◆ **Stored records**
__________________________________________________
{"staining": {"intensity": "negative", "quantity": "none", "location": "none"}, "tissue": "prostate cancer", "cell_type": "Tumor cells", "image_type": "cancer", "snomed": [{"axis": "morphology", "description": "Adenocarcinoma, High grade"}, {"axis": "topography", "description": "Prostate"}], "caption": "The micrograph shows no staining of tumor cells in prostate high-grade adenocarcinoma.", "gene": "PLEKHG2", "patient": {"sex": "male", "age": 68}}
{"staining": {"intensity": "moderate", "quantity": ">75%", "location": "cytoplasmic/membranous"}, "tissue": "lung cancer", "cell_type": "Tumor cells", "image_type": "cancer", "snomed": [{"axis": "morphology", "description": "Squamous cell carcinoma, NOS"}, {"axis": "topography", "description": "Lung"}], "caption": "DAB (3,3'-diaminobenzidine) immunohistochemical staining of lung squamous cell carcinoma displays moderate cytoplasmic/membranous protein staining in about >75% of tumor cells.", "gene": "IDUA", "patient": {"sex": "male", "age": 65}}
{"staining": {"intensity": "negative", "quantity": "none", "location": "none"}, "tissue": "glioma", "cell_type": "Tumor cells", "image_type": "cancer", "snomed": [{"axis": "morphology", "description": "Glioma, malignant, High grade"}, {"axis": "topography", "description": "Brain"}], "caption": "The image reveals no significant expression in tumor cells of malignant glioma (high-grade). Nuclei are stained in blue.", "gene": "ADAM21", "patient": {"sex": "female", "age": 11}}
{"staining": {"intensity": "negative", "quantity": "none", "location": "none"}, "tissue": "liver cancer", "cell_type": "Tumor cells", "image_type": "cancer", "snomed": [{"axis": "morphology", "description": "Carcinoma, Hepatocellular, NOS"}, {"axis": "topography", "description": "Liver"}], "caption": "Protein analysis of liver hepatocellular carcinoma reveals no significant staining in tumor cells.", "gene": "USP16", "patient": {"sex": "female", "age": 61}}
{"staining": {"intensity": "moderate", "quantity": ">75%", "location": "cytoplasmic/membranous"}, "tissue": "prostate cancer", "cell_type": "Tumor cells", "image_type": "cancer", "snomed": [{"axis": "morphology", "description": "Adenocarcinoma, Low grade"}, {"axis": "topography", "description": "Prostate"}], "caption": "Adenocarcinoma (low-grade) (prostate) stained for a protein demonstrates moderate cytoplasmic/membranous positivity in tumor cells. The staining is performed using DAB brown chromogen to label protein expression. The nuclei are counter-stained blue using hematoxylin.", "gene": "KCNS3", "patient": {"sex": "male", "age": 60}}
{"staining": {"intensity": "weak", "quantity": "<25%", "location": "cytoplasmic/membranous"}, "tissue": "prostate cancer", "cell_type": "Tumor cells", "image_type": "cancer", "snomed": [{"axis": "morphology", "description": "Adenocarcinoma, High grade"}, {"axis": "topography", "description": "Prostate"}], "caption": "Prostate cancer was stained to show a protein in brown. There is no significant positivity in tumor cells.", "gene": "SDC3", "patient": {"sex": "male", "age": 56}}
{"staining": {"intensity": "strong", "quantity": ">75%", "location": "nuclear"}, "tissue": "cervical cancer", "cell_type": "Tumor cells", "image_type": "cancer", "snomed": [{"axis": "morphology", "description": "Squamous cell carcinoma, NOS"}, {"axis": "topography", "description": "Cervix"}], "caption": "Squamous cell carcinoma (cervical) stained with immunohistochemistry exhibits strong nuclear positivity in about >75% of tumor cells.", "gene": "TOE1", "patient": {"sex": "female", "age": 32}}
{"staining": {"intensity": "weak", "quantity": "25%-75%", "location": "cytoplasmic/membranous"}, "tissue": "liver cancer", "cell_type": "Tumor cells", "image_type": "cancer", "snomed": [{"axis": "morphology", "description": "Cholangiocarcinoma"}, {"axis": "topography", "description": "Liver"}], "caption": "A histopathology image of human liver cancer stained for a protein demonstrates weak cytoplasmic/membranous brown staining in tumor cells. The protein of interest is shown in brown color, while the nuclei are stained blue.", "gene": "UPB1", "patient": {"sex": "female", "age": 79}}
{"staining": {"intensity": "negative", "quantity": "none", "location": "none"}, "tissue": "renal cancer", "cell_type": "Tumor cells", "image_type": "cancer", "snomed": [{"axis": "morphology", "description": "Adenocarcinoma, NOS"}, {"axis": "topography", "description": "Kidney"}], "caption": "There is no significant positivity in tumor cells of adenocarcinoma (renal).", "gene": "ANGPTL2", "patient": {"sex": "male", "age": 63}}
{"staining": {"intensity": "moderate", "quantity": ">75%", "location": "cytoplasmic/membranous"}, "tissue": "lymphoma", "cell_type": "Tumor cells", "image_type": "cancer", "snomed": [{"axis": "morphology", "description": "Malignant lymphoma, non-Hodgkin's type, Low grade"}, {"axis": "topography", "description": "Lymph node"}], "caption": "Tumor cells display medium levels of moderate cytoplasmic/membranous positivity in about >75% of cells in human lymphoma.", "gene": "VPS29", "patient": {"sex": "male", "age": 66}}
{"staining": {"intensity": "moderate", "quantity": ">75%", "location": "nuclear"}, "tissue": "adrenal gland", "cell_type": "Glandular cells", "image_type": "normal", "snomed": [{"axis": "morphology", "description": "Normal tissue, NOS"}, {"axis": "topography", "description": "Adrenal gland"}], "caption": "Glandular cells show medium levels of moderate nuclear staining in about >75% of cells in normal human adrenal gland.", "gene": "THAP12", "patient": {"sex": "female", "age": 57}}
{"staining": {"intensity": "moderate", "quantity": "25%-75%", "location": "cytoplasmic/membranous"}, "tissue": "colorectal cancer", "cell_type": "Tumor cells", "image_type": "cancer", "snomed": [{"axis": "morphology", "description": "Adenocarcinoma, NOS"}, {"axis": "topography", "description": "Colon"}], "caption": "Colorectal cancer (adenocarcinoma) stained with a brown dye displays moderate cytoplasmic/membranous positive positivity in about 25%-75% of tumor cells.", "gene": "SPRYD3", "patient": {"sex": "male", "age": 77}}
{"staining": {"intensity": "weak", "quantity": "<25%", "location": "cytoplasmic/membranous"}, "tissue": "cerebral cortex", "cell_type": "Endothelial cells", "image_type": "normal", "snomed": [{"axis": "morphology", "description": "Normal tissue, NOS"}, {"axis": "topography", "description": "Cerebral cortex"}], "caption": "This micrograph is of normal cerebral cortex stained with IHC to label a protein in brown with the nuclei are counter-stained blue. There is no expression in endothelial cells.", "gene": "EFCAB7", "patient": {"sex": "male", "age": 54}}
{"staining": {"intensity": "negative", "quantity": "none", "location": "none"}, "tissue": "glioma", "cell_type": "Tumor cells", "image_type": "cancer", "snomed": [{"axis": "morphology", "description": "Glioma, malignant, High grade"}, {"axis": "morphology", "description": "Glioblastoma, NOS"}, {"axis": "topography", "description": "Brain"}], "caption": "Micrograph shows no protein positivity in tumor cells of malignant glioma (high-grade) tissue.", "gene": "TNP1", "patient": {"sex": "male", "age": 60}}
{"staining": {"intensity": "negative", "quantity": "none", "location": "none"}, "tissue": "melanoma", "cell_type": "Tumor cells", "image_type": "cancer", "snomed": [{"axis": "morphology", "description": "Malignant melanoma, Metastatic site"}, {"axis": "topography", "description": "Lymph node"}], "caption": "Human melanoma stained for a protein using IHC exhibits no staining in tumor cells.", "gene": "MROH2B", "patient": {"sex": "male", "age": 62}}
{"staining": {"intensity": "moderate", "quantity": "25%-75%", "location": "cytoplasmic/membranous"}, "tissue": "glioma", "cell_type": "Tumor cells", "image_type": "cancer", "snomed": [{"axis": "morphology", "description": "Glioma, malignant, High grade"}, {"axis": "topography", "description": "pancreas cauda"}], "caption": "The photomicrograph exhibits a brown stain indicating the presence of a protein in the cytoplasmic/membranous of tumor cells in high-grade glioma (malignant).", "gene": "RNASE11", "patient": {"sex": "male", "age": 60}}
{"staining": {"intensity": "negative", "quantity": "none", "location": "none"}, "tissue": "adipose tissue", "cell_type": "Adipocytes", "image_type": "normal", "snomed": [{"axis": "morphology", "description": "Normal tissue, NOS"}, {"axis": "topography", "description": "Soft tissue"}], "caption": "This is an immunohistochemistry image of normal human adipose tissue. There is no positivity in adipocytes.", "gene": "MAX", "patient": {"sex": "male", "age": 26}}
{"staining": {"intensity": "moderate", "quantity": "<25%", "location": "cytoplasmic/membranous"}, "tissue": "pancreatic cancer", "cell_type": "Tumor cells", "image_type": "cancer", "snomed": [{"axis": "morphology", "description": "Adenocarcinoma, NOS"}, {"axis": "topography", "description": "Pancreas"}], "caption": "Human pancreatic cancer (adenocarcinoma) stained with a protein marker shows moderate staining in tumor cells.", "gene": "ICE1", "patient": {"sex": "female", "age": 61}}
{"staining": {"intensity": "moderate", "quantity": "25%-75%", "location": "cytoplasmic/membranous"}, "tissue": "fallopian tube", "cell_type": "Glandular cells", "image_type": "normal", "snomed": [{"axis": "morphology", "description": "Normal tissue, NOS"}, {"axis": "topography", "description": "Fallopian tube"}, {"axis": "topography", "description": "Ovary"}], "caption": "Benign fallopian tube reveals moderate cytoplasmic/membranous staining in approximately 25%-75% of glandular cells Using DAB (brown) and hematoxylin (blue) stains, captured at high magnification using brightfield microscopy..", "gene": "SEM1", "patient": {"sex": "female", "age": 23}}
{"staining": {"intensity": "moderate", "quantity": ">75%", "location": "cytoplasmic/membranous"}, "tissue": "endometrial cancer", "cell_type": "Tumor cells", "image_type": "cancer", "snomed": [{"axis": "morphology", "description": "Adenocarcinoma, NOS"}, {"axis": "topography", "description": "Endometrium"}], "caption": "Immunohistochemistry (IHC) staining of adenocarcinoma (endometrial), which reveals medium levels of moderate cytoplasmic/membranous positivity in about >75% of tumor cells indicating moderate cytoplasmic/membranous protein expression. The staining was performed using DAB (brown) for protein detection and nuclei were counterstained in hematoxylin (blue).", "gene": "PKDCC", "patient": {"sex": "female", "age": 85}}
__________________________________________________
◆ **What to do**
Output the lines above exactly, but only those between the line holding "with a brown" and the line holding "micrograph is of", inclusive.

◆ **The answer**
{"staining": {"intensity": "moderate", "quantity": "25%-75%", "location": "cytoplasmic/membranous"}, "tissue": "colorectal cancer", "cell_type": "Tumor cells", "image_type": "cancer", "snomed": [{"axis": "morphology", "description": "Adenocarcinoma, NOS"}, {"axis": "topography", "description": "Colon"}], "caption": "Colorectal cancer (adenocarcinoma) stained with a brown dye displays moderate cytoplasmic/membranous positive positivity in about 25%-75% of tumor cells.", "gene": "SPRYD3", "patient": {"sex": "male", "age": 77}}
{"staining": {"intensity": "weak", "quantity": "<25%", "location": "cytoplasmic/membranous"}, "tissue": "cerebral cortex", "cell_type": "Endothelial cells", "image_type": "normal", "snomed": [{"axis": "morphology", "description": "Normal tissue, NOS"}, {"axis": "topography", "description": "Cerebral cortex"}], "caption": "This micrograph is of normal cerebral cortex stained with IHC to label a protein in brown with the nuclei are counter-stained blue. There is no expression in endothelial cells.", "gene": "EFCAB7", "patient": {"sex": "male", "age": 54}}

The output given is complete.